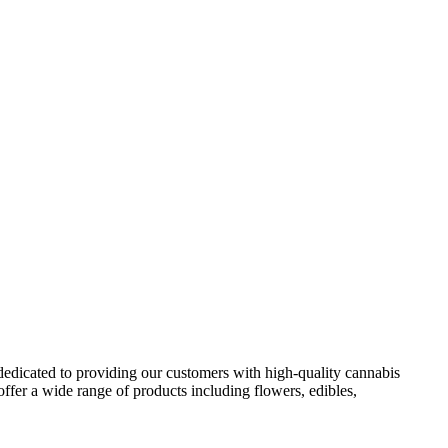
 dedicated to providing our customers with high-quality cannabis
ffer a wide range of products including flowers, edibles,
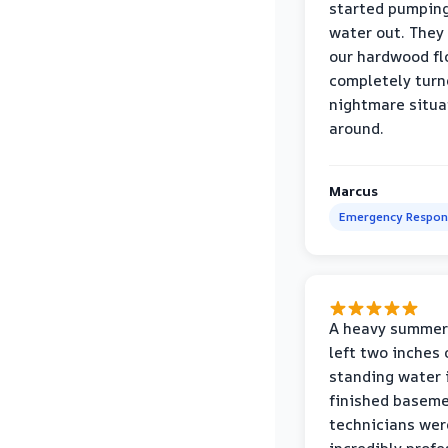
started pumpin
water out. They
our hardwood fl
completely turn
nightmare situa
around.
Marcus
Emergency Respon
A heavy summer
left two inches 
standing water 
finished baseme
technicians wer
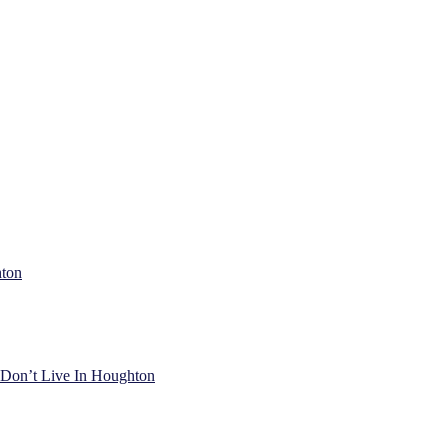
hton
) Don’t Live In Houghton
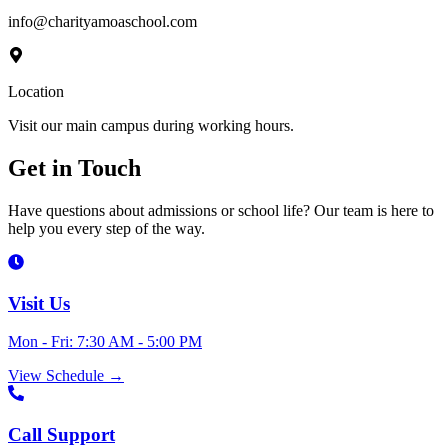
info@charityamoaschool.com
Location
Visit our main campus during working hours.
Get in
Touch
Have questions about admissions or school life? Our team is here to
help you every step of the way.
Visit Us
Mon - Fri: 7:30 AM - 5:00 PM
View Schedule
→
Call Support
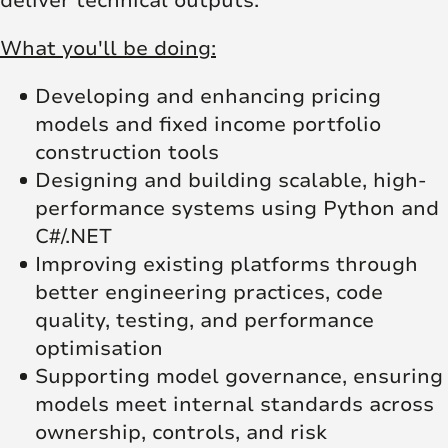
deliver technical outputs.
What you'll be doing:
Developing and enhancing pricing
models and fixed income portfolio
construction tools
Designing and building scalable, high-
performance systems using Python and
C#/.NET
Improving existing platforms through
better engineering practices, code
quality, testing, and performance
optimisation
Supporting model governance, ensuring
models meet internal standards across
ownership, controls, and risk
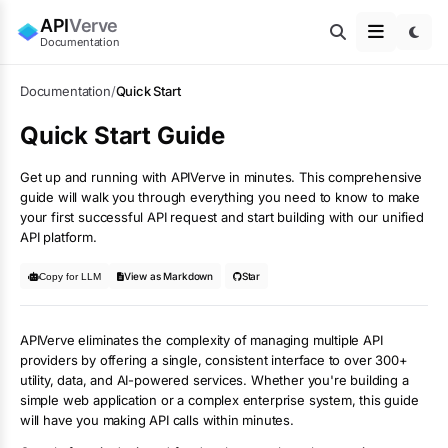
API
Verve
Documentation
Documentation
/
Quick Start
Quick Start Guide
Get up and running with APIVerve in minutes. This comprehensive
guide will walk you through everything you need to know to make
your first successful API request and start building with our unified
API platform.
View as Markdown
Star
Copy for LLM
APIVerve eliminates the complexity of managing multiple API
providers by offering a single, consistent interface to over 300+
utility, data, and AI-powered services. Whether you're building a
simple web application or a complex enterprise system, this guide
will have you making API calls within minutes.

-----

- [Task item]:
The required output is each record above, reproduced exactly, without its pictures.

- [Result of the task]:
 dedicated to providing our customers with high-quality cannabis
ffer a wide range of products including flowers, edibles,
started pumpin
water out. They
our hardwood fl
completely turn
nightmare situa
around.
Marcus
Emergency Respon
A heavy summer
left two inches 
standing water 
finished baseme
technicians wer
hton
) Don’t Live In Houghton
info@charityamoaschool.com
Location
Visit our main campus during working hours.
Get in
Touch
Have questions about admissions or school life? Our team is here to
help you every step of the way.
Visit Us
Mon - Fri: 7:30 AM - 5:00 PM
View Schedule
→
Call Support
deliver technical outputs.
What you'll be doing:
Developing and enhancing pricing
models and fixed income portfolio
construction tools
Designing and building scalable, high-
performance systems using Python and
C#/.NET
Improving existing platforms through
better engineering practices, code
quality, testing, and performance
optimisation
Supporting model governance, ensuring
models meet internal standards across
ownership, controls, and risk
API
Verve
Documentation
Documentation
/
Quick Start
Quick Start Guide
Get up and running with APIVerve in minutes. This comprehensive
guide will walk you through everything you need to know to make
your first successful API request and start building with our unified
API platform.
View as Markdown
Star
Copy for LLM
APIVerve eliminates the complexity of managing multiple API
providers by offering a single, consistent interface to over 300+
utility, data, and AI-powered services. Whether you're building a
simple web application or a complex enterprise system, this guide
will have you making API calls within minutes.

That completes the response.